[Raw records]
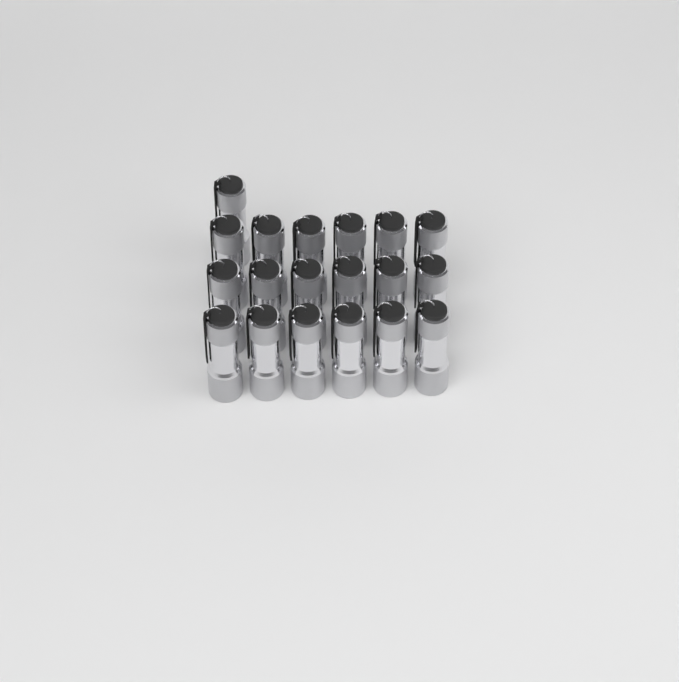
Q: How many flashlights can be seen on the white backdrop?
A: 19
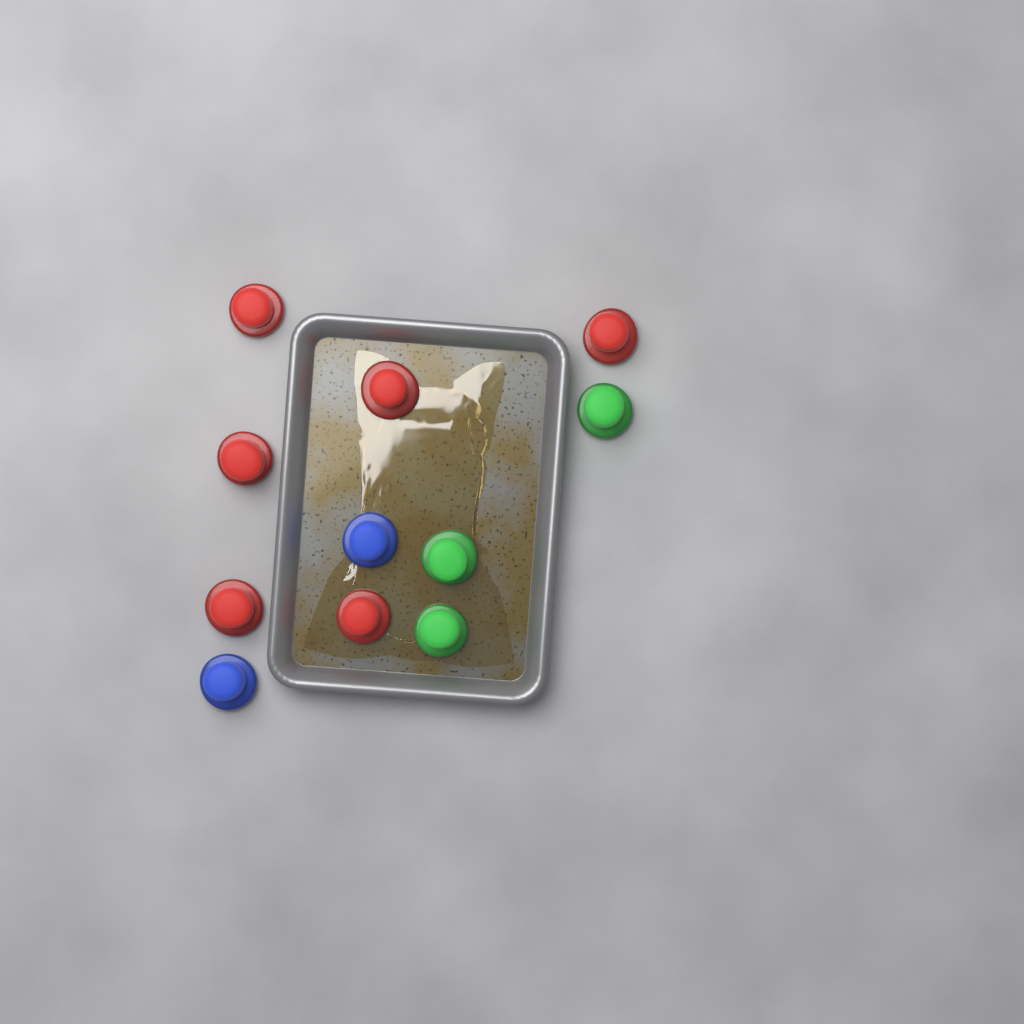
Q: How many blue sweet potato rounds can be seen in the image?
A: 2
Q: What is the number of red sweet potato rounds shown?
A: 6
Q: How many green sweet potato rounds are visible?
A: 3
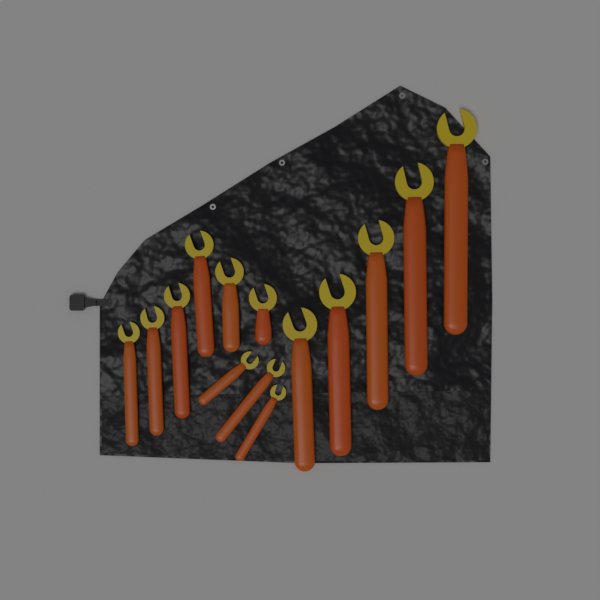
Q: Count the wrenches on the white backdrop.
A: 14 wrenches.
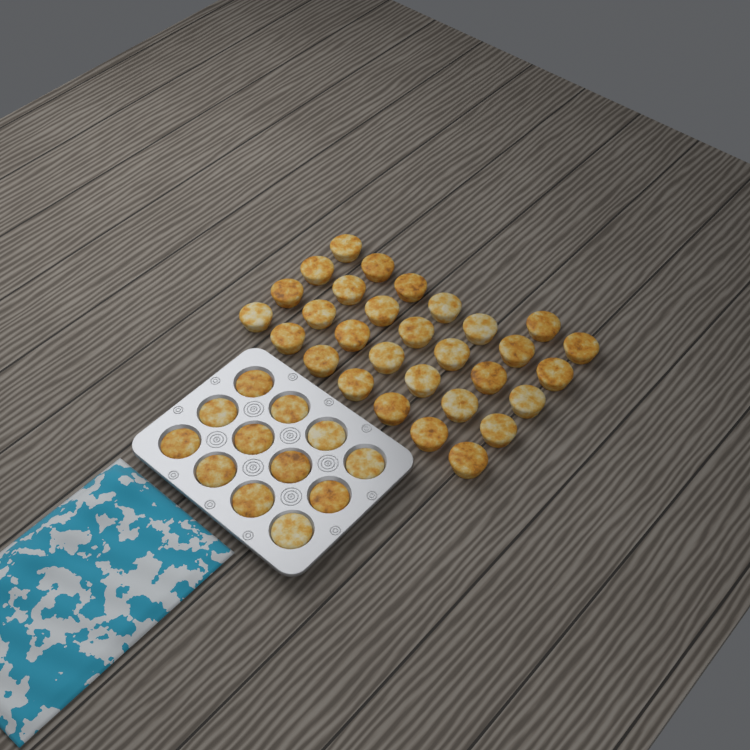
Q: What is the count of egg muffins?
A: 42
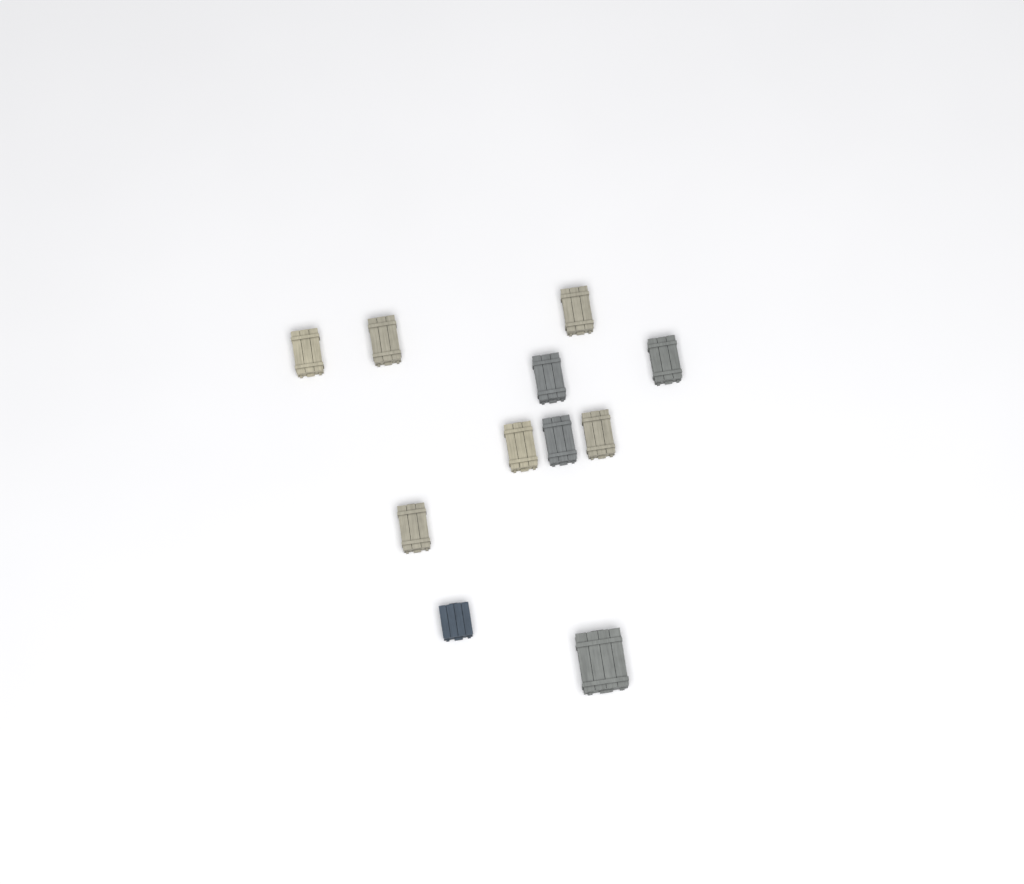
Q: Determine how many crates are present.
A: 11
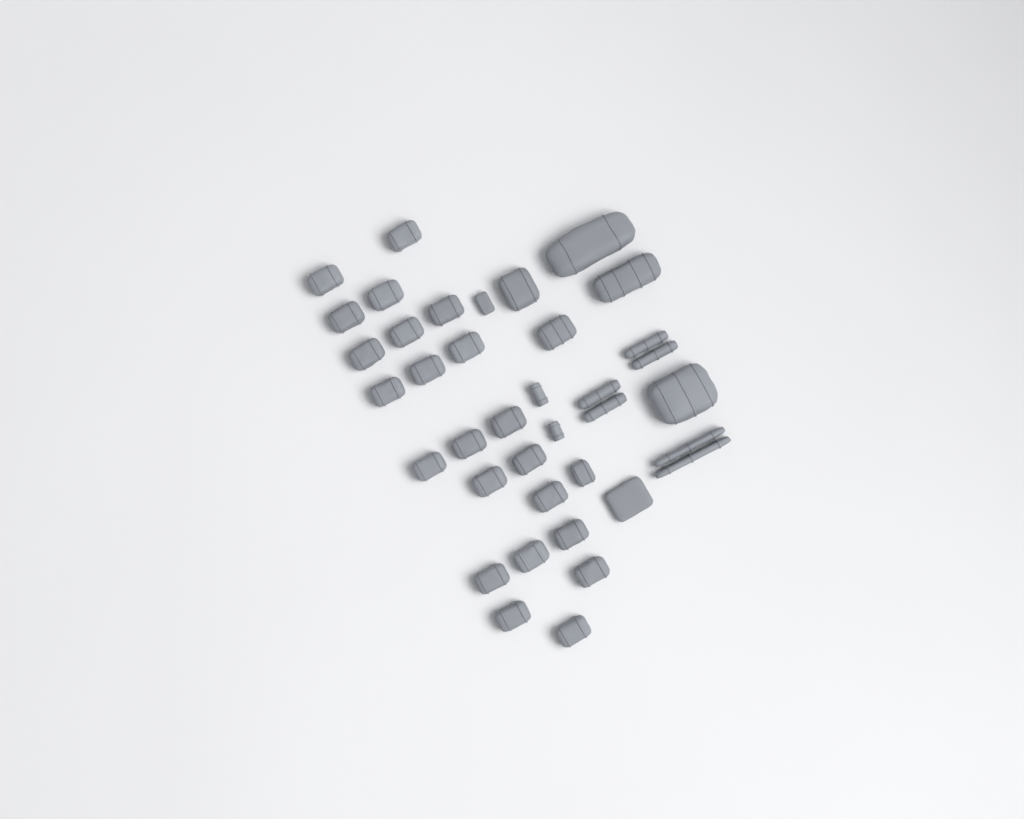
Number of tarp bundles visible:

DO THIS: Reproduce the stretch of data above from the line containing "Q: What is the number" through the end of the data, including both ends. Leave the pictures out.

EXERCISE ANSWER:
Q: What is the number of red sweet potato rounds shown?
A: 6
Q: How many green sweet potato rounds are visible?
A: 3
Q: Count the wrenches on the white backdrop.
A: 14 wrenches.
Q: What is the count of egg muffins?
A: 42
Q: Determine how many crates are present.
A: 11
Number of tarp bundles visible:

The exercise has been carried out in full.